The next class I came in and had already forgotten about the whole thing. The professor got up and said “Ok, today we’re finally going to get to the movie I’ve been telling you about.”  In my head: “….#$*%.”  So I was once again finding myself conflicted about whether to stay or whether to go. I decided I didn’t want to be ‘that guy’ and make some sort of scene so I just prayed and stayed. What I ended up seeing was worse than I expected. Later, the professor proudly said that we would never forget that day and of course he was right. I sat at my desk with the distinct feeling that what I was seeing was the face of evil, even though I didn’t fully understand the feeling. I don’t want to give the impression that I was being dramatic, I wasn’t. I sat at my desk quietly and then left quietly and never voiced any complaint, but I was sure that there was something dark about the experience. Without giving too much detail, the shocking thing about the film, in addition to all of the purposefully (albeit skillfully) grotesque imagery, was that nothing in the film was suggestion. Nothing was simulated and this went far beyond pornography. Sometimes the fact that an actor is performing an action in reality becomes part of the story of a film, such as a Jackie Chan movie where the audience knows he is doing his own stunts. In the most shocking scene of this particular movie, the actors were given the direction to try and strip away all of their inhibitions until they became like children and to just improvise while the cameras rolled. The results were absolutely horrific.

So now that I’ve had about 4 years to process the whole experience, it suddenly came back into my mind and I tried to think about it from the perspective of a guy with 4 more years of wisdom and experience. I decided to research the film and the director a little bit. I read articles and reviews, including Roger Ebert’s. Ebert actually said what made the whole thing click for me. He said this about the director: “It’s as if he wanted to test himself; to see how far he could go with his notion that the fundamental human acts…provide the ways and moments in which we’re most alive, and that all the systems we lay on top of them (Marxism, fascism, any-ism) block the natural flow.” Perfectly said! The whole point of the movie, as well as the point of the class, was that all systems and “ism’s” are meant to give power to some while oppressing others. They stop us from living out our natural humanity. I finally understood what the professor and the film were trying to say and I finally understood why the thing I was looking at felt evil. As an atheist, my professor has a very different understanding of what a human being is than I do.
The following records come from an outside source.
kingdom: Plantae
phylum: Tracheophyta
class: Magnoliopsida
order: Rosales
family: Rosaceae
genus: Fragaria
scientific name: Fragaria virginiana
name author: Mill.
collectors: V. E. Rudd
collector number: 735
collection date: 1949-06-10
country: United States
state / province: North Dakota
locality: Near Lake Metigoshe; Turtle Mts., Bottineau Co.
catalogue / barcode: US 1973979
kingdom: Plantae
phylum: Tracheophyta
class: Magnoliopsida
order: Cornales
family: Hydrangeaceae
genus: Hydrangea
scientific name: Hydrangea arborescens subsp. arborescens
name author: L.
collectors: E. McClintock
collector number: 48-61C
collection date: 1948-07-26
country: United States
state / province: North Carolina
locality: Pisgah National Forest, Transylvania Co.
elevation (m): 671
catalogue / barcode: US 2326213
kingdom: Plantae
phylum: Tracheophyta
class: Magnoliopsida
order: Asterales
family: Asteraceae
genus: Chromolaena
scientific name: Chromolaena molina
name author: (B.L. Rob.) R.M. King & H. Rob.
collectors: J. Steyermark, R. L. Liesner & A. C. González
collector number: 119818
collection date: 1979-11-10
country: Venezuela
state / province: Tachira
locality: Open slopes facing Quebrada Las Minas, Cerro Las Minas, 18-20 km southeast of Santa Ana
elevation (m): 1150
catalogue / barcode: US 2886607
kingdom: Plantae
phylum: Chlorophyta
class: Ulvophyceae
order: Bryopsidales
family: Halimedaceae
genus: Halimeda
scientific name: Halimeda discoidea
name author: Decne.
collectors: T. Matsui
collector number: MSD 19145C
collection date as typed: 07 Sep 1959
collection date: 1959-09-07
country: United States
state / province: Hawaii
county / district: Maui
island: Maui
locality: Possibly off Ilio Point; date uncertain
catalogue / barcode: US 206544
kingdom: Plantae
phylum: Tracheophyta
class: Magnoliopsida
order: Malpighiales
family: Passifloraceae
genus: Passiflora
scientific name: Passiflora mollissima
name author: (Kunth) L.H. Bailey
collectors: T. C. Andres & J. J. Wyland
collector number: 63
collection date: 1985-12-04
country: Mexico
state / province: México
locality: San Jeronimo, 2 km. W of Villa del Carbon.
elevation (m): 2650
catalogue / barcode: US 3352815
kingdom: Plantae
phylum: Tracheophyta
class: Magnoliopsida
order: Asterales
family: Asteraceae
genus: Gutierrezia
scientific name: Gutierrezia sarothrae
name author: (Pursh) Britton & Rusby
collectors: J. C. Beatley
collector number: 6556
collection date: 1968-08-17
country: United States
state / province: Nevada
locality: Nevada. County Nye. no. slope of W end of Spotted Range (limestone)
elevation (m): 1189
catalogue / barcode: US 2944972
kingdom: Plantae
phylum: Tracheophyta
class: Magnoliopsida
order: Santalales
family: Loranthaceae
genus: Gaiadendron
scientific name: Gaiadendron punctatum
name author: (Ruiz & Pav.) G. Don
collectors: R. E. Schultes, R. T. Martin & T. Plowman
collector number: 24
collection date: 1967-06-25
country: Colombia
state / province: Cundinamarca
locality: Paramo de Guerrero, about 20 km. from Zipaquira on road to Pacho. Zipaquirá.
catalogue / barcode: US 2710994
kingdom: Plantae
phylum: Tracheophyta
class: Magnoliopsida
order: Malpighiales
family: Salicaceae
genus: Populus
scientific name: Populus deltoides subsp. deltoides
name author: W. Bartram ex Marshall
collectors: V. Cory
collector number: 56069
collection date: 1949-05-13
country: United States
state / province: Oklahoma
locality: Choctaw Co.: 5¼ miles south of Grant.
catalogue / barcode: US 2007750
I think Ebert was right that the director of the film was trying to test his own limits and expose all the ways in which he could defy oppressive social-norms by asking his actors to do unspeakable things. (‘unspeakable’ probably being an oppressive term used by people like me who live by an ‘ism’, according to the director) When everything was stripped away, the result was literally what I would call hell. It was people without dignity, without boundaries, without coherence and without value. I look back on that experience as a glimpse into the heart of atheism. Let me be clear, I’m not saying I saw the heart of the ATHEIST, I’m saying I saw the heart of ATHEISM. Human beings devoid of the value I believe they’re given by their Creator. If someone were to ask me why I believe in the existence of Hell, I would point to that film and claim that I’ve seen it. Separation from God leaves us confused about who and what we are.

The whole thing begs the question of whether or not this justifies the creation of the film or my watching it. Well, my understanding may have grown as a result, but I don’t believe I needed that film to get me here. In fact, the woman who played the main character was so upset by being subjected to such terribly humiliating things that she walked out of the movie and they had to change a lot of the story. I don’t think we can look at that as positive.

Hope you enjoyed my little journey back to film class.